Almost 10 years ago, my research group and I started studying proteins in cancer cells that we thought may prove to be targets for cancer therapy. We couldn't have predicted the incredible discovery we were about to make.
It began with a cell surface protein found to be present in most cancers, called Fn14. We expressed Fn14 in tumours, which we then implanted into mice. We noticed that as the tumours grew, there was massive weight fluctuation, caused by muscle wastage and fat loss (these symptoms are called cachexia in cancer patients).
The mice lost 10 percent of their body weight every day. After scratching our heads for a while as to why this was happening, we realised we'd made a huge discovery.
Previously it was thought cancer itself caused the muscle wastage disease known as cachexia, however, we confirmed this wasn't so. It was actually caused by the Fn14 molecule in cancer cells.

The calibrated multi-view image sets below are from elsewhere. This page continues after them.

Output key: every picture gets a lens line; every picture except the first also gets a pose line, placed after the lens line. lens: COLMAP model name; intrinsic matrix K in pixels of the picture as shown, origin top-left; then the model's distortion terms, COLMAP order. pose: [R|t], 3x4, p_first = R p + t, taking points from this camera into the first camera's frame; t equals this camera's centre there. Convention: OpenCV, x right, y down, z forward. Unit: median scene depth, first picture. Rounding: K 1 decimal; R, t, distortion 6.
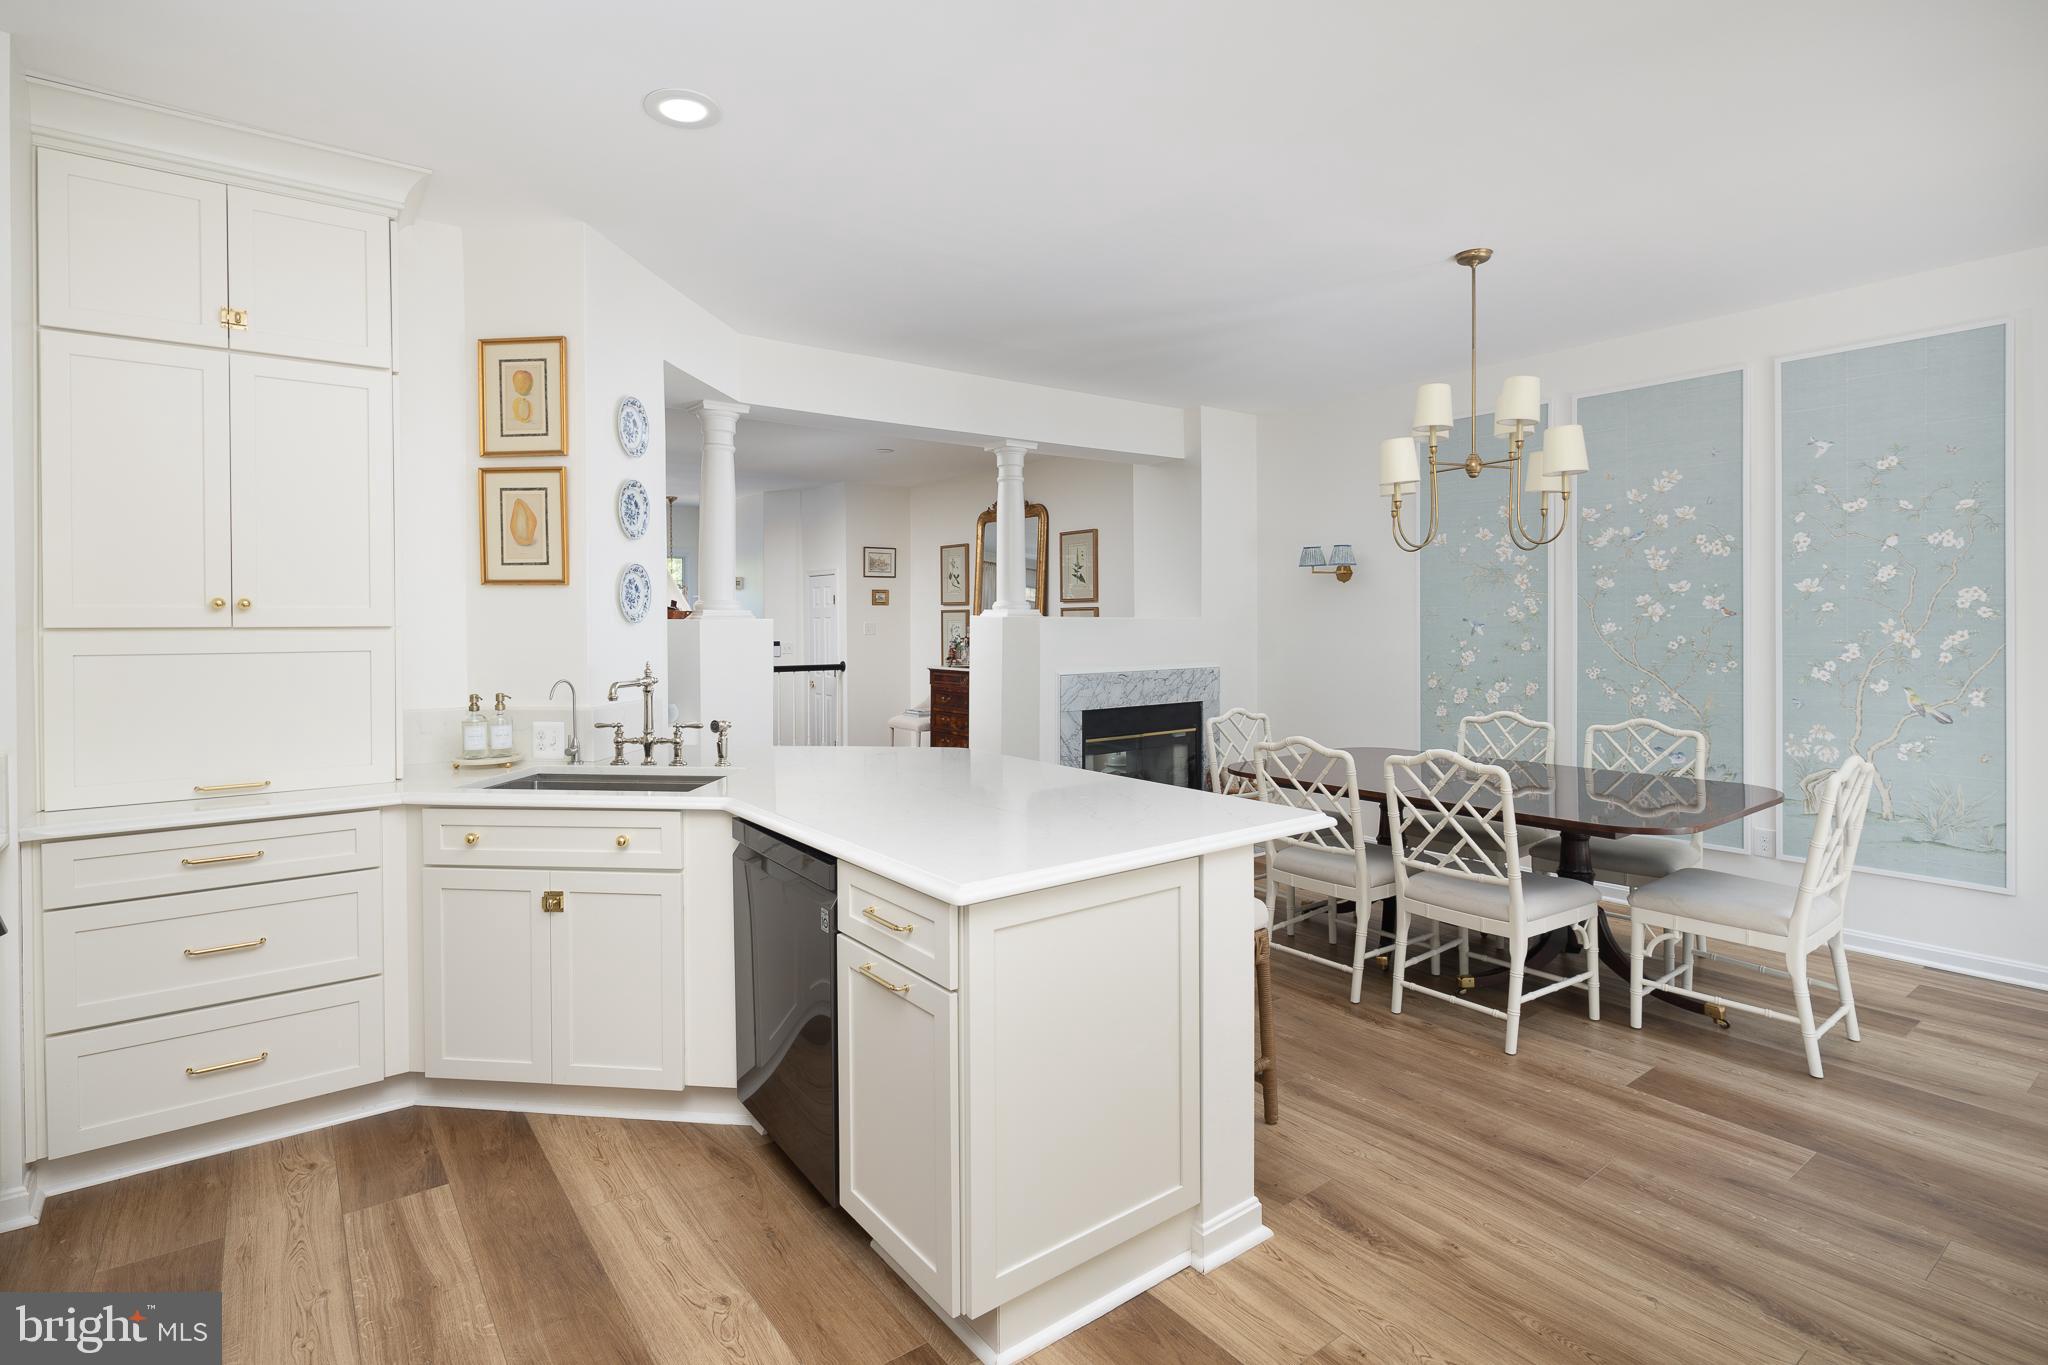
lens RADIAL K [[994.7, 0, 1012.7], [0, 994.7, 627.3], [0, 0, 1]] dist [0.003812, -0.002039]
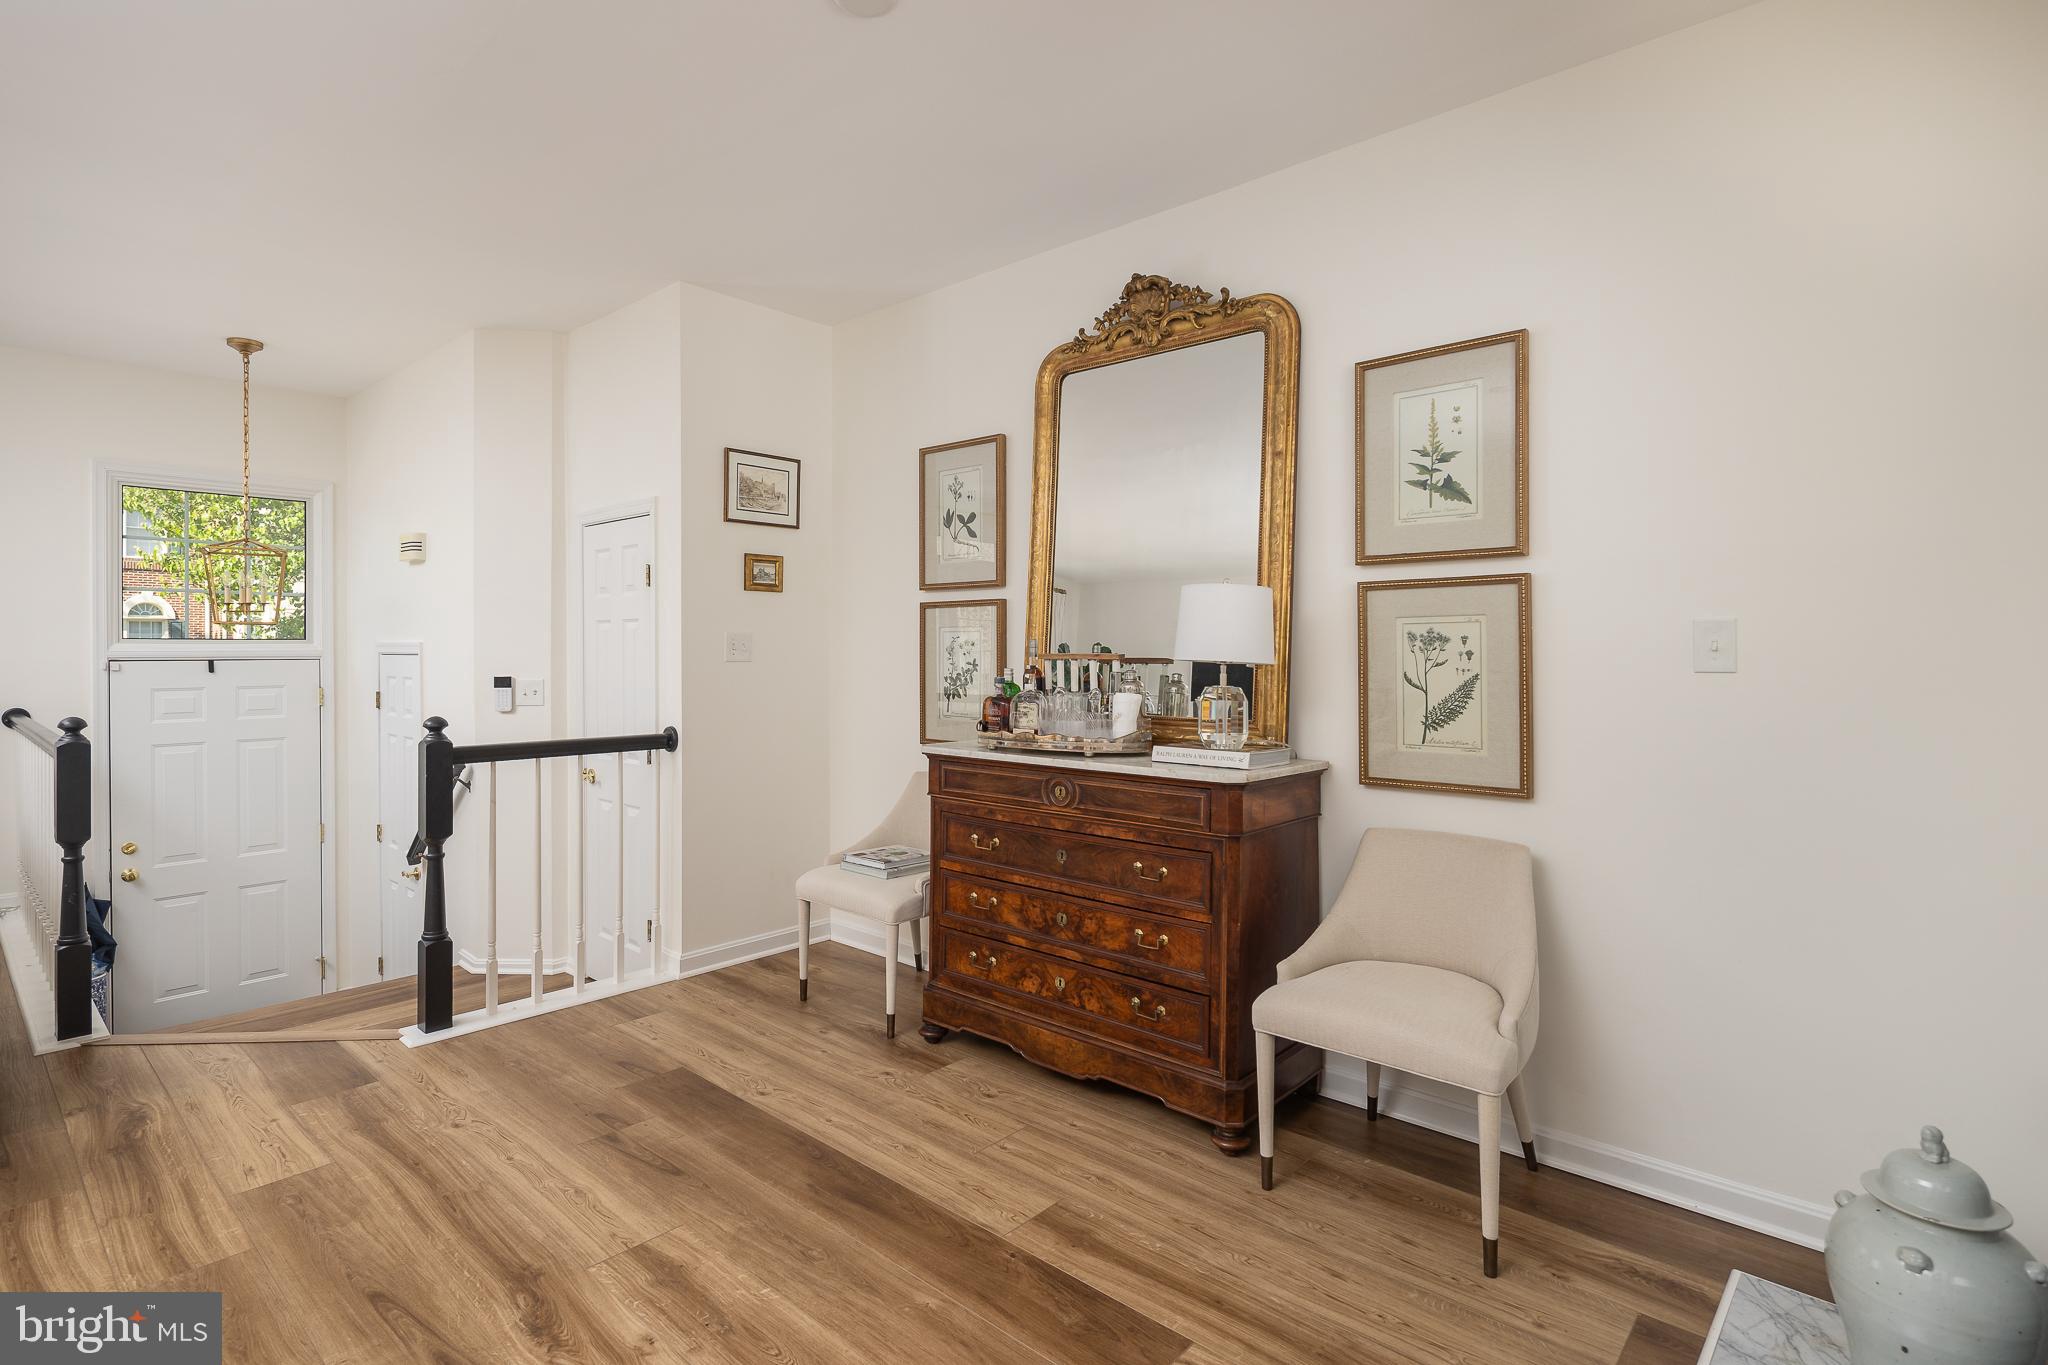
lens RADIAL K [[994.7, 0, 1018.0], [0, 994.7, 653.7], [0, 0, 1]] dist [0.003812, -0.002039]
pose [[0.980311, 0.003521, 0.197429, -0.243740], [-0.002635, 0.999985, -0.004752, 0.012880], [-0.197443, 0.004139, 0.980306, 1.248465]]
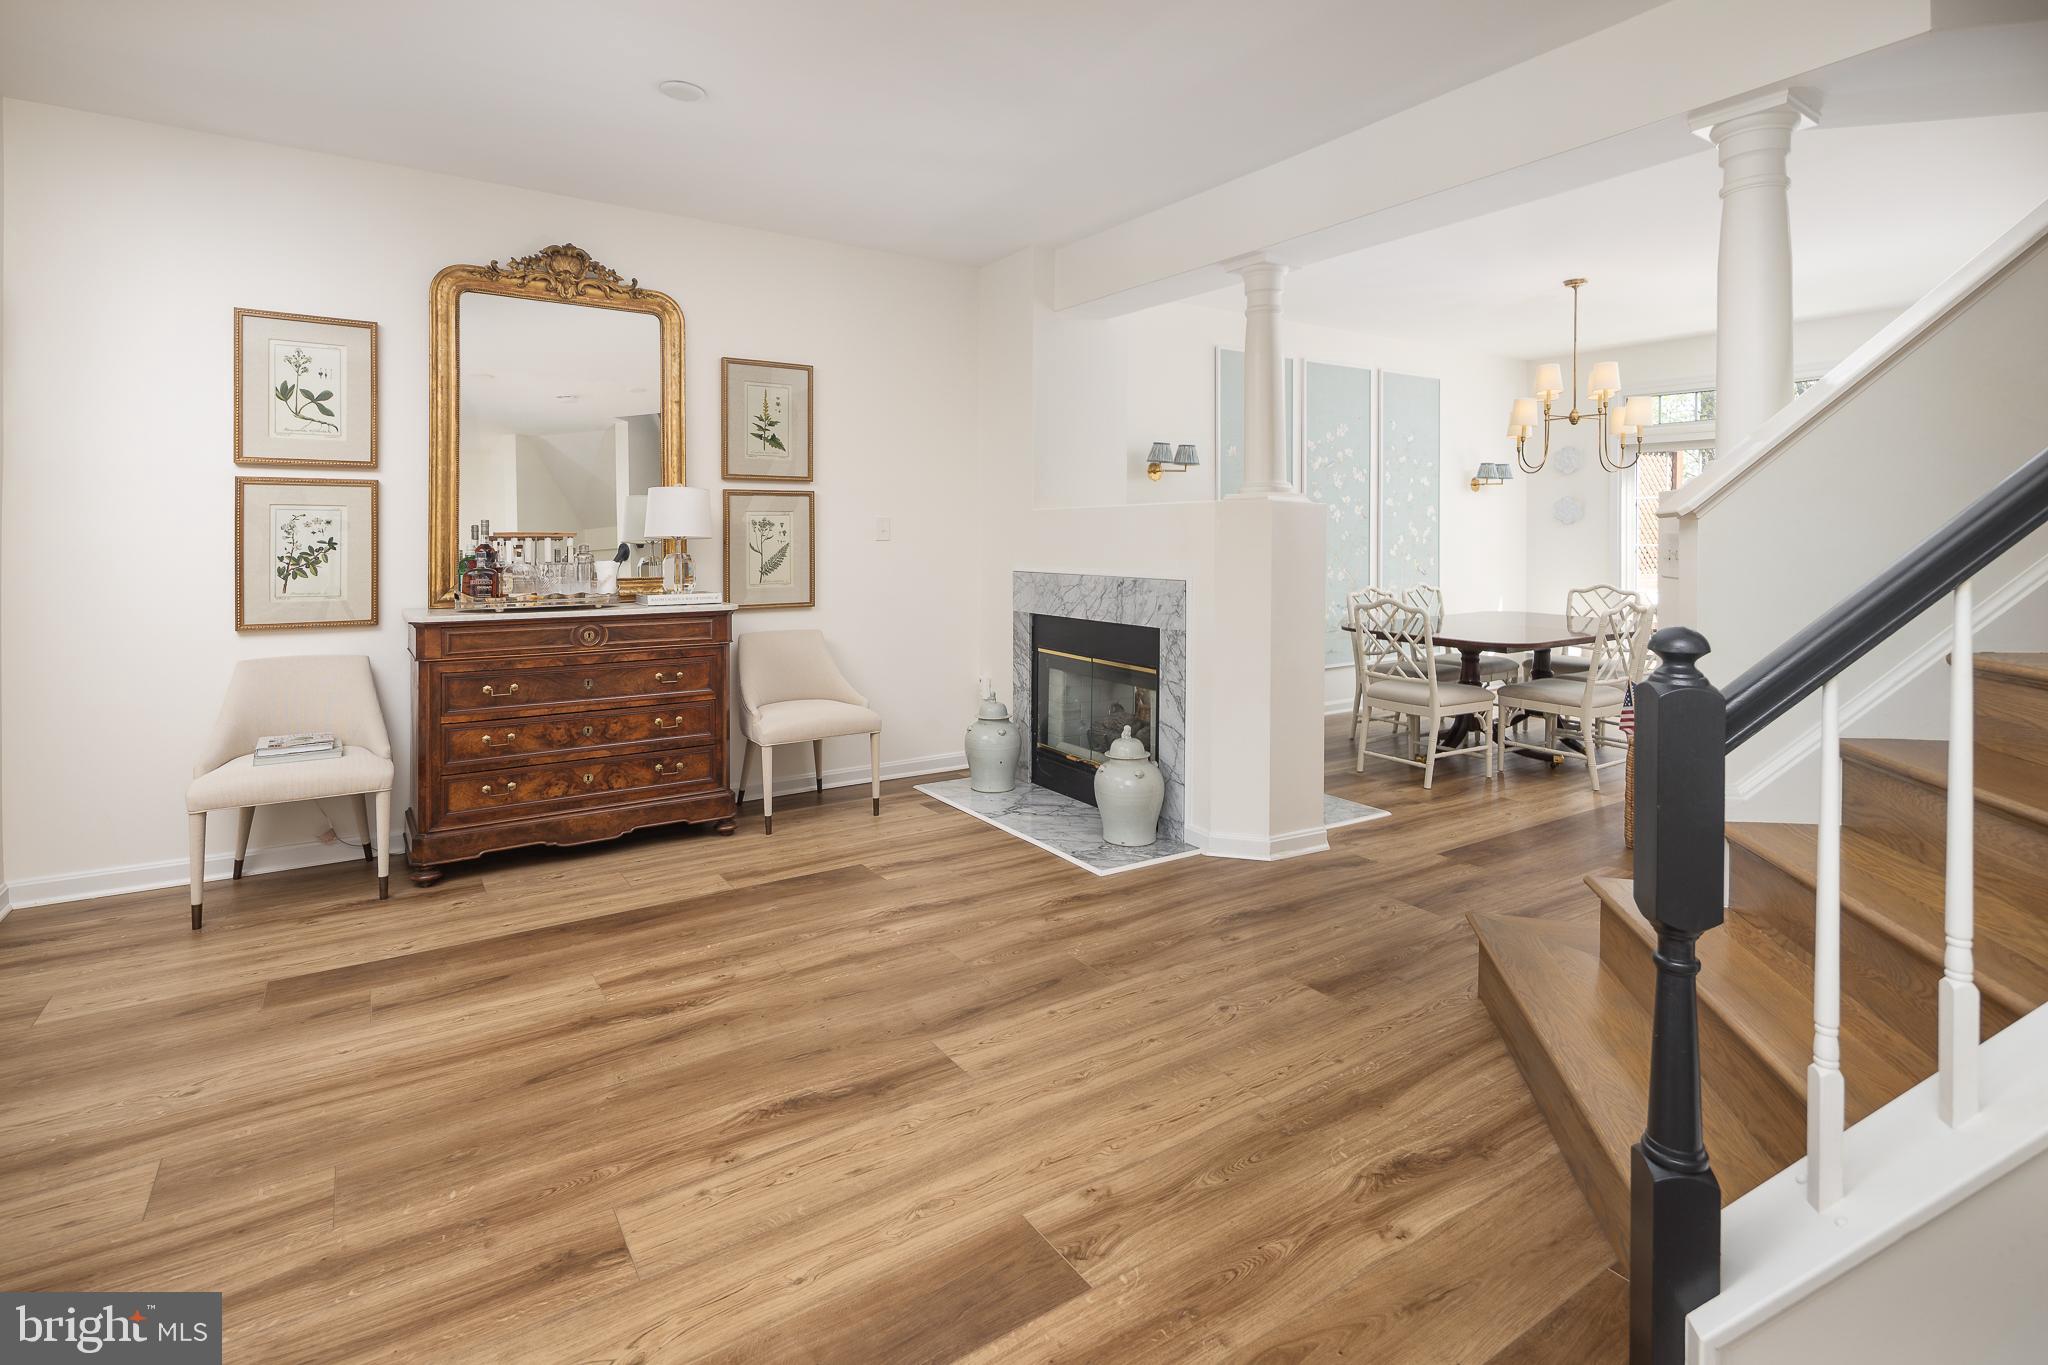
lens RADIAL K [[994.7, 0, 1015.4], [0, 994.7, 536.3], [0, 0, 1]] dist [0.003812, -0.002039]
pose [[0.058882, -0.002290, 0.998262, -0.927505], [0.002375, 0.999995, 0.002154, 0.012102], [-0.998262, 0.002244, 0.058887, 1.453614]]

Cancer-induced cachexia is a muscle-wasting disease that kills up to a third of all cancer patients. Between 50 and 80 percent of people with solid tumours (particularly those with very aggressive cancers such as pancreatic or colorectal cancer) suffer from this wasting condition. Because cachexia causes emaciation and weakness, it can mean patients aren't always strong enough to continue harsh cancer treatments like chemotherapy.
It causes loss of body weight, which is seen in many advanced cancers -- as well as other diseases such as HIV, tuberculosis and Type 1 diabetes. Cachexia manifests as muscle loss, fat loss and overall metabolic imbalance. When you lose muscle mass, your immune system becomes weak and you lose the ability to even do simple things like walking.
Once we knew the cause of cachexia, we created an antibody that can block the action of this molecule on a tumour -- a "magic bullet" if you like. This magic bullet is very specific -- it targets the Fn14 molecule and turns it off. That means side effects would be less severe than accompanying chemotherapy drugs, which block cancer cell growth, but also affect normal cells from dividing.
Making this discovery -- and then creating the antibody to target cachexia -- is truly exciting. It knocked us over really. We were so excited about what we'd found, and how it might help people in the future.
My only regret is that we didn't discover it ten years earlier. I retired two years ago, but came out of retirement this year so I could see this research through to a point where we can get our discovery in to initial clinical trials in humans and licenced to a pharmaceutical company for international trials, then we have hope it will get into clinics. It's truly a joy to go to work every day, because I work with a team of people who are devoted to getting answers. How lucky am I?
Our work so far deals only with cachexia caused by cancer, but cachexia is also associated with ageing. It just goes by a different name -- sarcopenia. Muscle wastage is one of the biggest factors in older people having falls and generally becoming immobile from muscle wasting. What if we could successfully create a treatment for this? The thought is almost overwhelming.
We're in the process of finding investors to help us fund the research. Funding is always hard as this sort of research is lengthy and every experiment can bring a surprise. But it's by having a committed team of excellent researchers, being persistent and getting answers that only have one possible explanation that you can make incremental steps forward. At the moment, our antibody drug isn't ready for humans, but we want to get it into human trials within the next four years.
If we can help block cachexia, patients would keep their strength up and be able to continue cancer treatment. It would increase their quality of life -- and their life expectancy. If a patient's state of mind is good, and they feel well, it can be a huge influence on the outcome of a disease.
As a Biochemistry Professor, one dreams of making a discovery like this.